As Matt Kennedy, senior strategist at Renaissance Capital, commented on bullish IPOs: "Bankers prefer to leave some wiggle room on valuations and move up from a low valuation, rather than overpricing from the outset and dampening market enthusiasm."

However, the flip side of low liquidity is a potential selling time bomb. Once the lock-up period ends, if major shareholders and early investors cash out, the market could easily experience a chain reaction of increased liquidity and falling stock prices.

The crypto market has seen similar scenarios too many times in this cycle.

It's also worth noting that this isn't Bullish's first attempt at capital markets. Back in 2021, at the peak of the crypto bull market, it planned to go public through a merger with the SPAC Far Peak Acquisition Corporation at a valuation of $9 billion. However, regulatory uncertainty and market volatility brought the plan to a halt in 2022.

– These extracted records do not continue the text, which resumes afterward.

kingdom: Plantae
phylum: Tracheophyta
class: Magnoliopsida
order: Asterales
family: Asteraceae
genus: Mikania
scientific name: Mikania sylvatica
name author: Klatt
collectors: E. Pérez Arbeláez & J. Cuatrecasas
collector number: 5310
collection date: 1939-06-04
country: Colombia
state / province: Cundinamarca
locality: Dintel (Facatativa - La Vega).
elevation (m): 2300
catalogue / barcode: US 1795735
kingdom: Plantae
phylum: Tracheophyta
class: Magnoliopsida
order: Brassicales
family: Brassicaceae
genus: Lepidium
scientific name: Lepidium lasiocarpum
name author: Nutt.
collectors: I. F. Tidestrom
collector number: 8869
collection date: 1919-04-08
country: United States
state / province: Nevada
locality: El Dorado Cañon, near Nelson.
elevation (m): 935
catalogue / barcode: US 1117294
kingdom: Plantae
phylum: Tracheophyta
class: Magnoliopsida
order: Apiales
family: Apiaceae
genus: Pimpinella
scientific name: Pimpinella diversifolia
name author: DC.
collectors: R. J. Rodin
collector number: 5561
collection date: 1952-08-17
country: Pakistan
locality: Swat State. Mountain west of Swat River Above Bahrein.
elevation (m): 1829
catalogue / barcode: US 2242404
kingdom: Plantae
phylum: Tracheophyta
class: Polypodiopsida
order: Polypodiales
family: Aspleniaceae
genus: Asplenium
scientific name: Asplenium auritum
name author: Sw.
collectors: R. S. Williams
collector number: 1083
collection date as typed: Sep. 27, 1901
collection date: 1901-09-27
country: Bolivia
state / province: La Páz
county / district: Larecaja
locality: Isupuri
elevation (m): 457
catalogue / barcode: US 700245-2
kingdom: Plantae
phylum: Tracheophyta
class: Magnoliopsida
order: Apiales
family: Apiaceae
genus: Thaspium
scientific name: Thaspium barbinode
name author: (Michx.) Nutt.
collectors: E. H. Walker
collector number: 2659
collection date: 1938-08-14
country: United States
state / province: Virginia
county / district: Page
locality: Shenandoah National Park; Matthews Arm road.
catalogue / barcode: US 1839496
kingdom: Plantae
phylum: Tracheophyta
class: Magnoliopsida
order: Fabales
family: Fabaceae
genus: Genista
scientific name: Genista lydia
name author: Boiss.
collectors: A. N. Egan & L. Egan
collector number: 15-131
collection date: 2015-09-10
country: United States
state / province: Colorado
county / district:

Today, Bitcoin has once again hit its historical high of $120,000. Crypto companies such as Circle have tested the temperature of the capital market with successful IPOs. Bullish is once again hitting the New York Stock Exchange with a valuation almost halved and a more sophisticated strategy.

Can this combination of "valuation reduction + liquidity tightening + bull market timing" add another significant value to Block.one's already strong book assets?

However, for investors who know the EOS story, there may be a more important revelation - don’t love such a company for too long, so as to avoid the final outcome repeating the fate of the EOS community.